Tangled Threads And Ancient Words, part One by Rodrigio Culagovski
I was drawn to this submission by its setting. It’s a nice departure from the usual alternate-history eras and locales, and it’s not a culture or a period about which I know a great deal. I’m pleased to see how rich and detailed this opening chapter is. It bodes well for the rest of the story.
I have a couple of questions and one larger observation about the submission.
First, the reaction to Amaru’s innovative use of the khipu: it seems as if she might have had some inkling of the reaction she would receive. It can still be a terrible shock and a complete about-face from the man she thinks of as a father, but wouldn’t there have been hints that he’s at least somewhat conservative? Why hasn’t he ever mentioned gods or sacred traditions? Wouldn’t those be an essential part of his instruction? And wouldn’t he have had an inkling in his turn that she’s been doing unorthodox things with the knots?
I’m also wondering why the Inka appear to know so little about the Moxos. Evidently she’s been sent into as distant an exile as possible; but haven’t other envoys been sent there? Wouldn’t she be given some sort of briefing? Or at least, on what appears to be a lengthy journey, given more instruction and preparation than seems to be the case? And if she isn’t given that, might she wonder why, and possibly be suspicious or even fearful of what she’s being taken to?
In general I think her infraction and her exile need more solid grounding in the story. Why is it such a big deal, and why is she given such a severe punishment? And why specifically the Moxos? It does appear that there are political machinations happening, and that Jarakai is up to a whole lot of somethings, which I hope will come clear as the story progresses.
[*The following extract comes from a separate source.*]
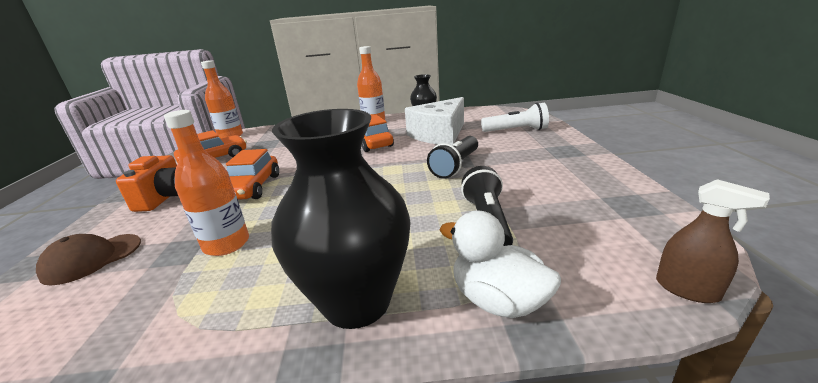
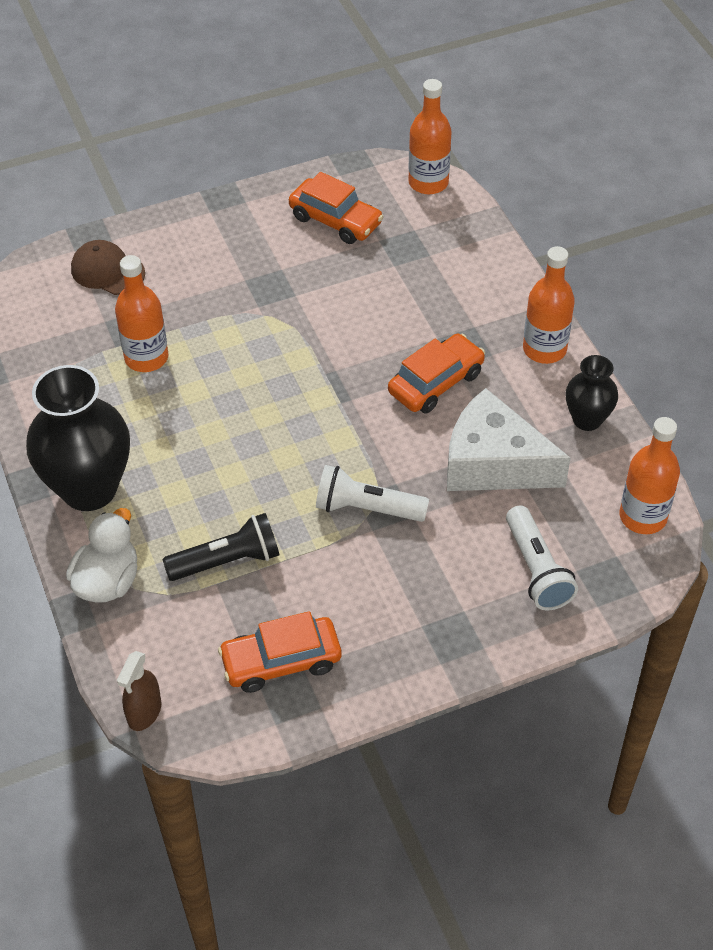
camera: 70 degrees right, 25 degrees up
orange camera [116,155,178,212] -> none
orange car [226,149,279,200] -> orange car moved to [218,611,341,693]
black flashlight [427,136,478,179] -> white flashlight [316,465,429,522]
none -> orange bottle [620,417,680,534]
And there’s the big question that I want to ask.
Are you sure this is a novella?
There is so much here. The opening sequence could be expanded, the basis for Chusi’s sudden reversal made clearer, and Amaru’s own knowledge and understanding given more room to grow.
The journey to Moxos teases some very interesting developments. There’s a whole romance there, just barely touched on. Even if it reemerges later, I think it needs more space than the draft gives it. Let us meet the lover, get a glimpse of how the affair develops, and take a little time with their parting. Then when Amaru arrives at her destination, she has two sorrows behind her: the sharp reversal of her relationship with Chusi, and the departure of her lover (and is that her first, or the latest of several, or…?).
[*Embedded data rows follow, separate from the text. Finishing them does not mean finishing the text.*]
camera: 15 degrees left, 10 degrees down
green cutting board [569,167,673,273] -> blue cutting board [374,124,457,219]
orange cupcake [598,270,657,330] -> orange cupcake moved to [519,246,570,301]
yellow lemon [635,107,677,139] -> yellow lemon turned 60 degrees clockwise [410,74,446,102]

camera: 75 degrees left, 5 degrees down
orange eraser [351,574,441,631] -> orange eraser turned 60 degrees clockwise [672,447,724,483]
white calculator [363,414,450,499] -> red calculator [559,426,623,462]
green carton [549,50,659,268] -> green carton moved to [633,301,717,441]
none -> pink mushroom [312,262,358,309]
As rich as the world is, and as much already happens in just the first chapter, I think this has the scope of a novel. The draft feels a little rushed; there’s a lot going on, and a lot that’s quickly summarized or briefly mentioned. If it’s opened up and given space to develop its characters and events, it will be even stronger than it already is.
Best of luck with it. I love the setting, and I’m looking forward to seeing how the story grows from this beginning.